### TO DO
Give the lines again exactly as they appear, from the first line of the listing through the line containing "margin-left: 18px ->", and omit every picture.
TASK DATA below:
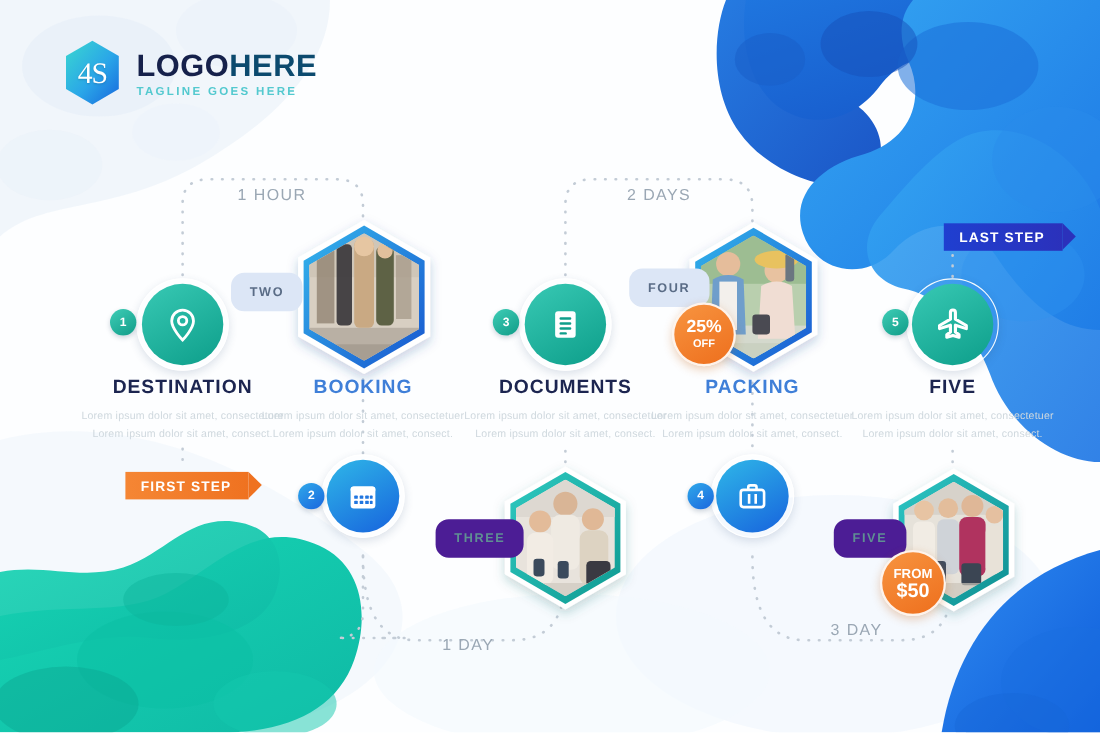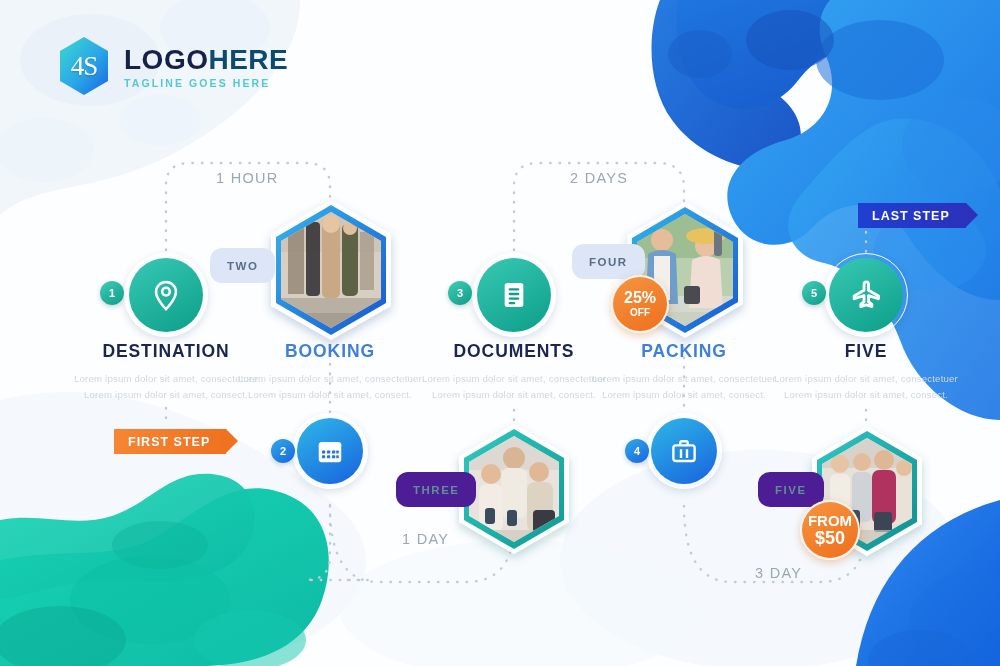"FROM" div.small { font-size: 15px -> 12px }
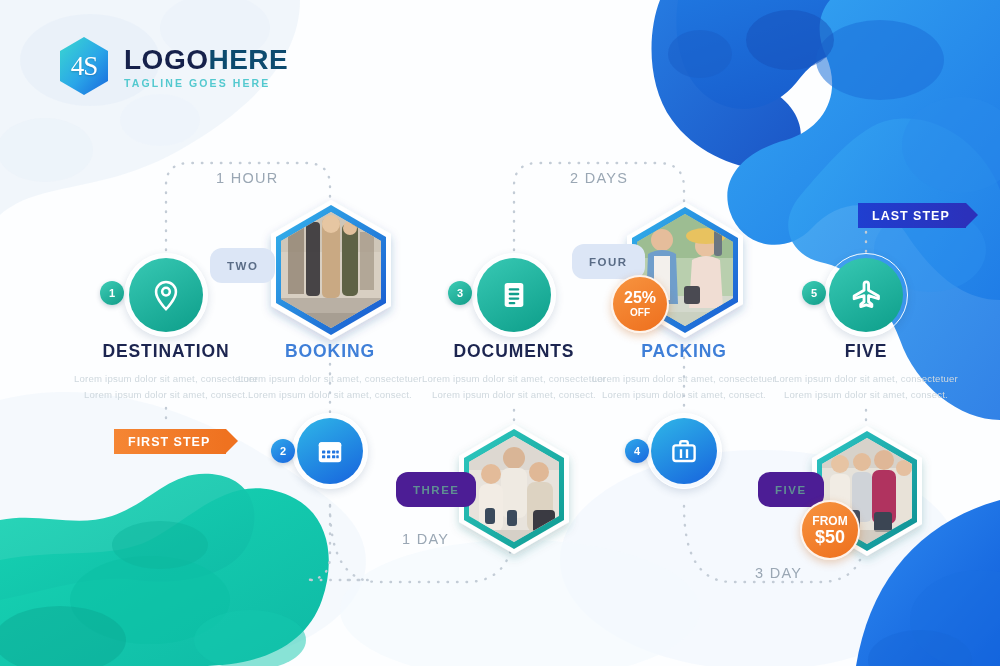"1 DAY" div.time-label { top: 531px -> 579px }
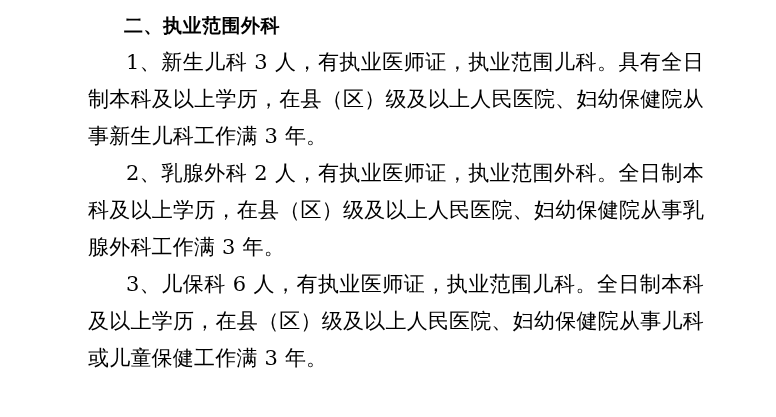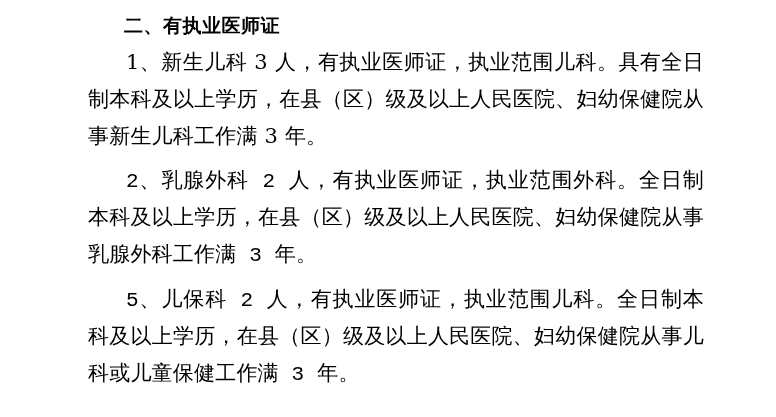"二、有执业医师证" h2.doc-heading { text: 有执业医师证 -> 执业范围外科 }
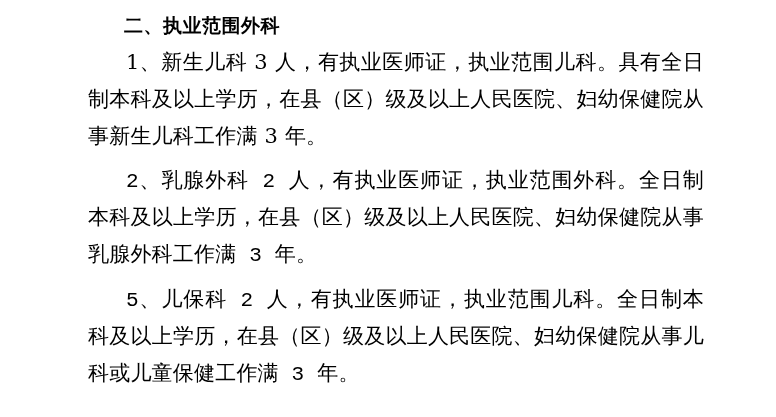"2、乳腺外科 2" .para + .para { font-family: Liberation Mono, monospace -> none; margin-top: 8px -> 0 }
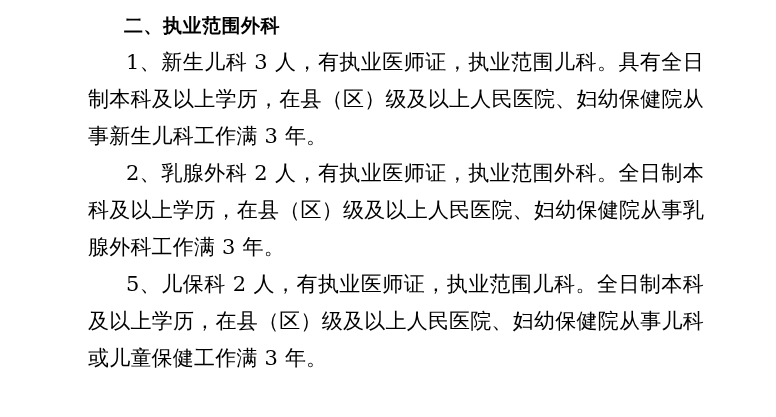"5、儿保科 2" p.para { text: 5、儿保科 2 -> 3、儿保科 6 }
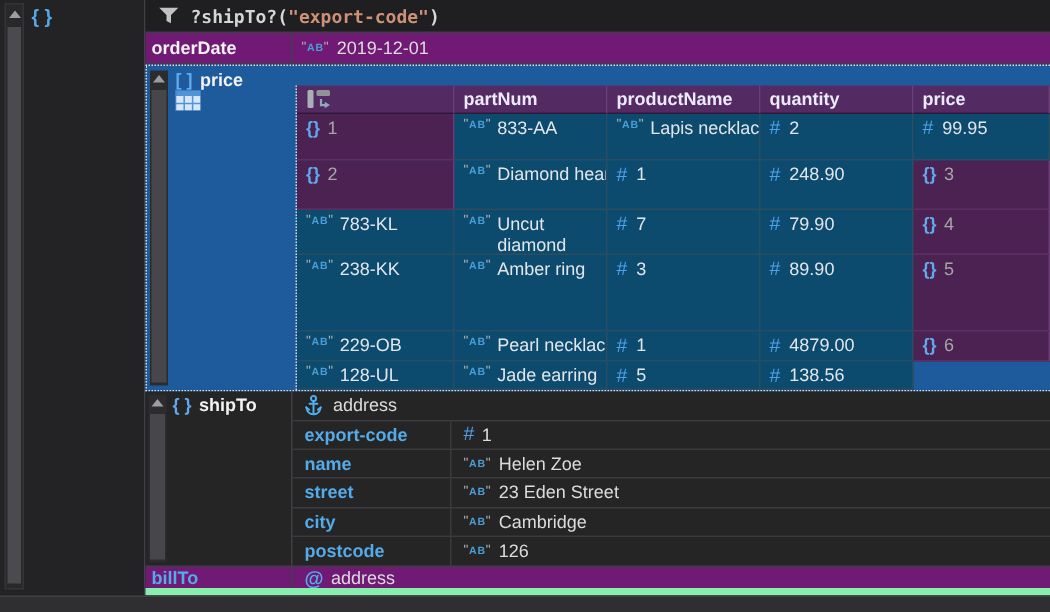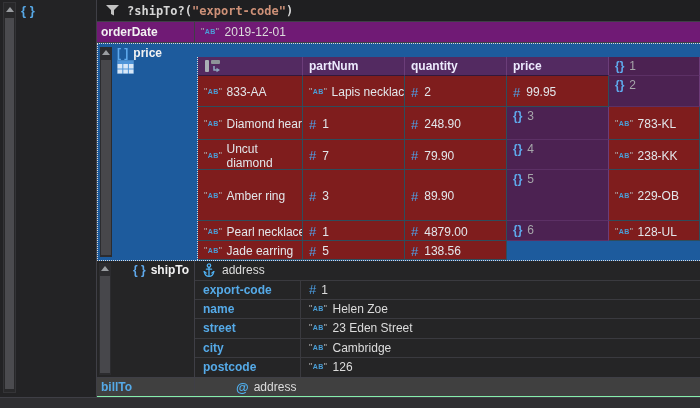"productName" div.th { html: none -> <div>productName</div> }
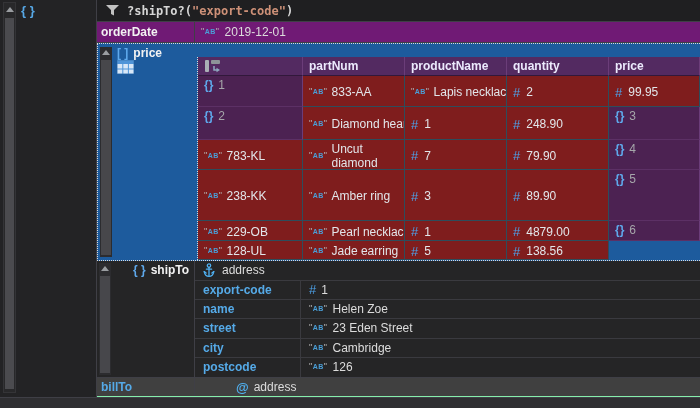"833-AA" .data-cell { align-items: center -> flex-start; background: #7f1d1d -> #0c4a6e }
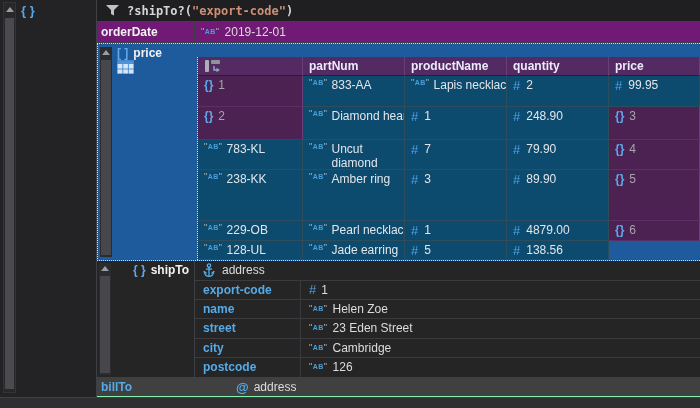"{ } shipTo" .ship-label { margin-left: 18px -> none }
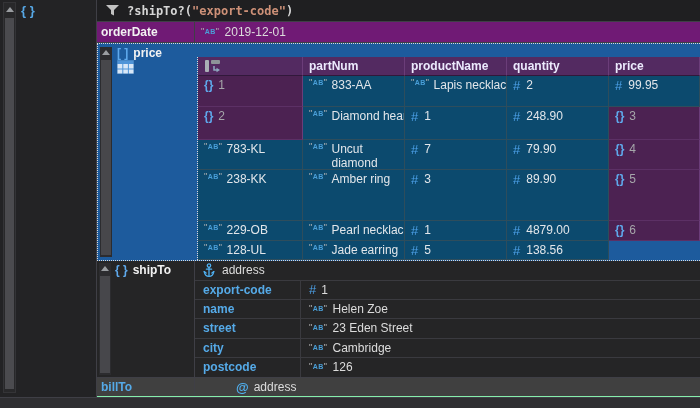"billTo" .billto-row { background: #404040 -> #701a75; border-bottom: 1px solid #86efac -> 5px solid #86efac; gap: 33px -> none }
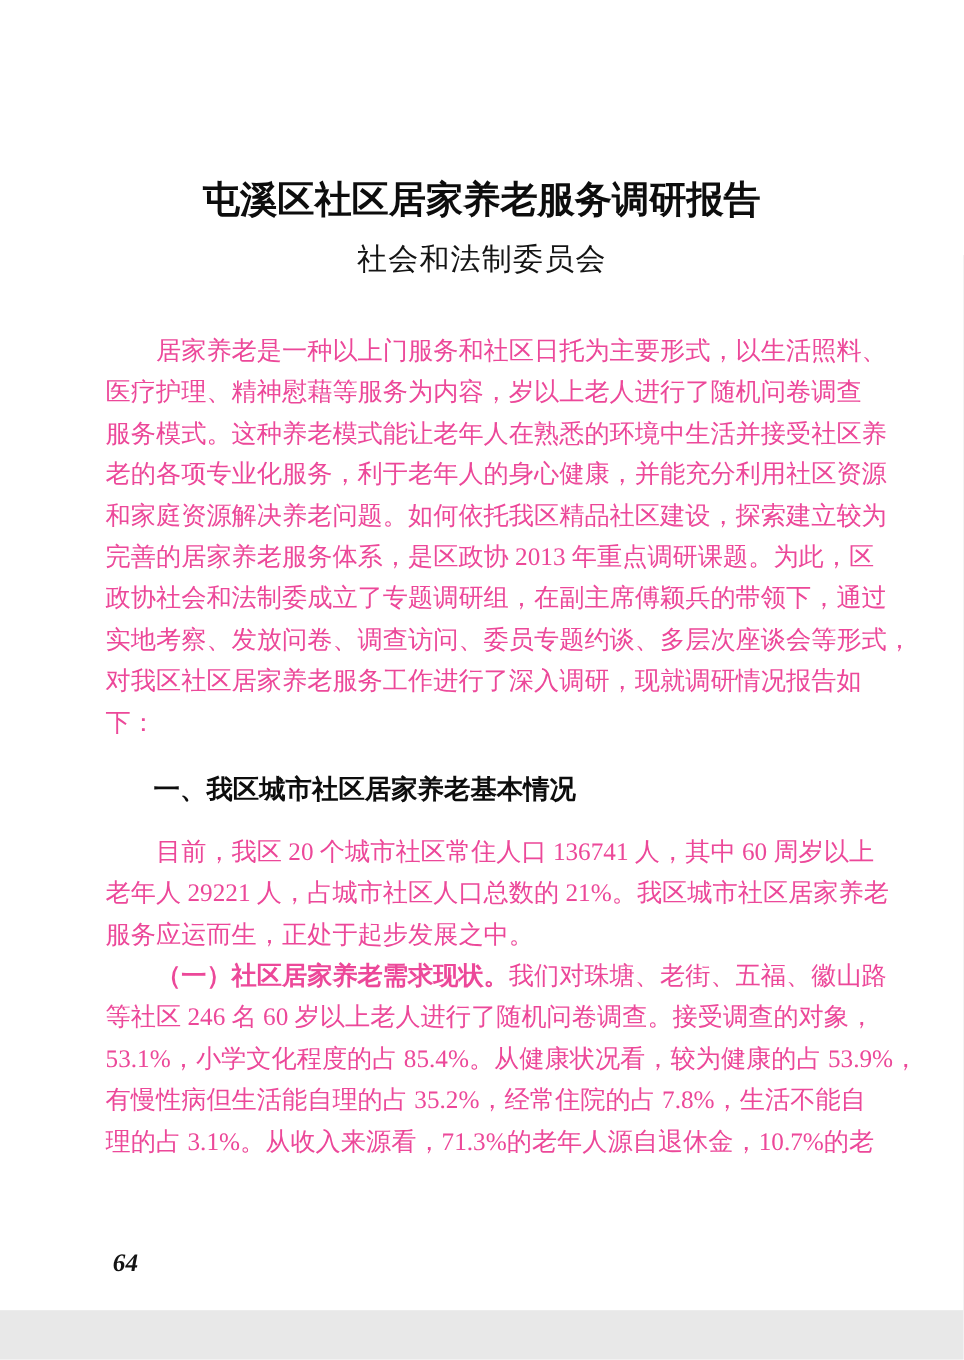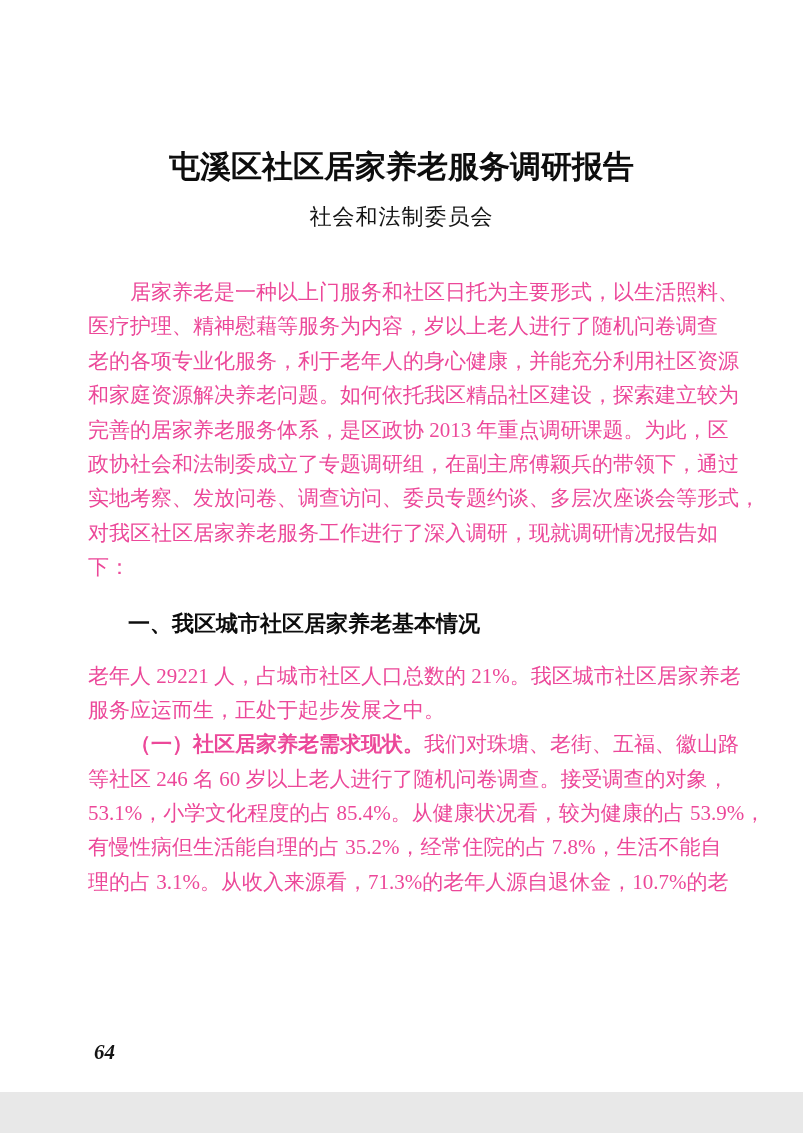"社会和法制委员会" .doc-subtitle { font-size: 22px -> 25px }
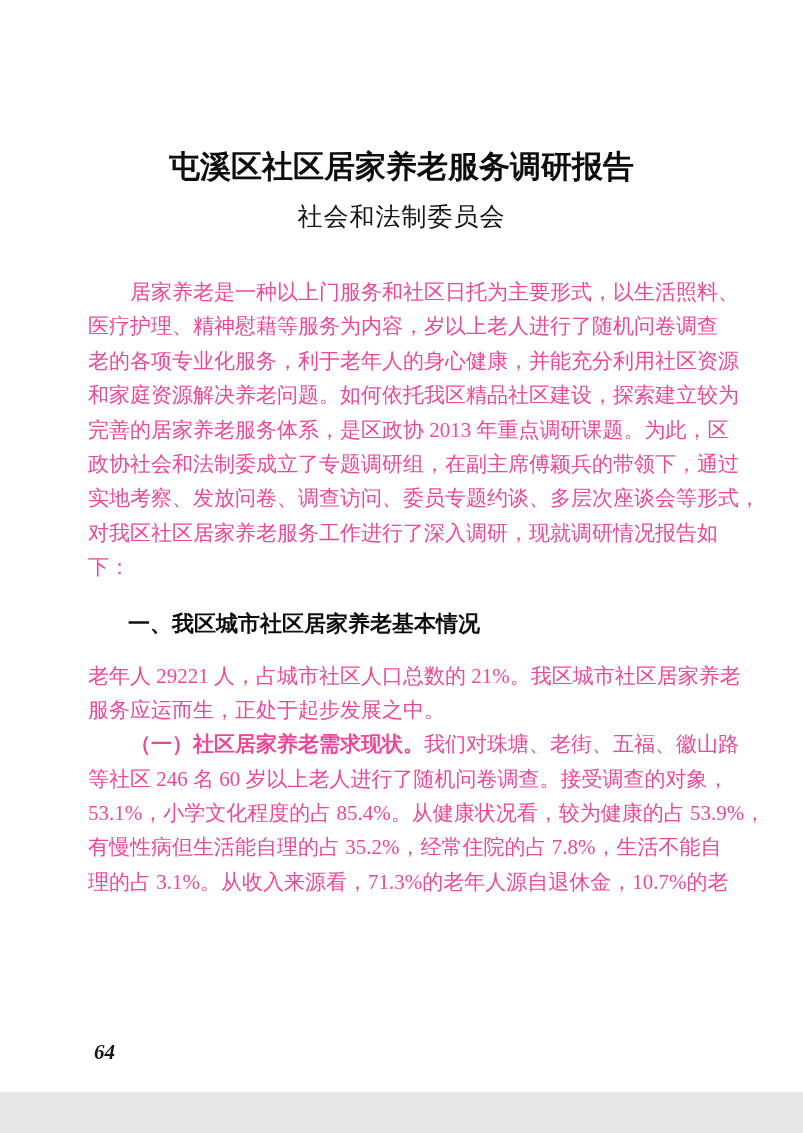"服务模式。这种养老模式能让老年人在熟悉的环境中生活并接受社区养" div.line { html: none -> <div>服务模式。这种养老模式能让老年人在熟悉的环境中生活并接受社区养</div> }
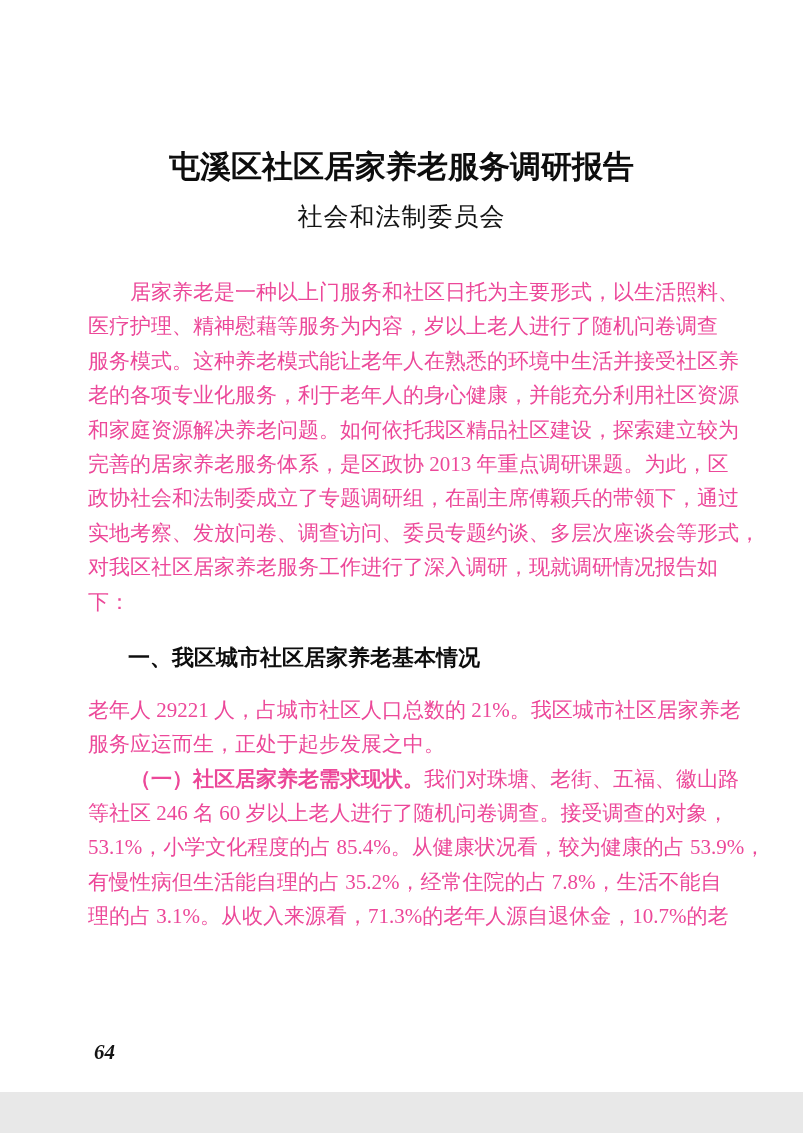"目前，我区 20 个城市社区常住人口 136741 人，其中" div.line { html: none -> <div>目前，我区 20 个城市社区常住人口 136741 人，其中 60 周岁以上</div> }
End of TASK DATA.
### ANSWER SPACE
"FROM" div.small { font-size: 15px -> 12px }
"1 DAY" div.time-label { top: 531px -> 579px }
"二、有执业医师证" h2.doc-heading { text: 有执业医师证 -> 执业范围外科 }
"2、乳腺外科 2" .para + .para { font-family: Liberation Mono, monospace -> none; margin-top: 8px -> 0 }
"5、儿保科 2" p.para { text: 5、儿保科 2 -> 3、儿保科 6 }
"productName" div.th { html: none -> <div>productName</div> }
"833-AA" .data-cell { align-items: center -> flex-start; background: #7f1d1d -> #0c4a6e }
"{ } shipTo" .ship-label { margin-left: 18px -> none }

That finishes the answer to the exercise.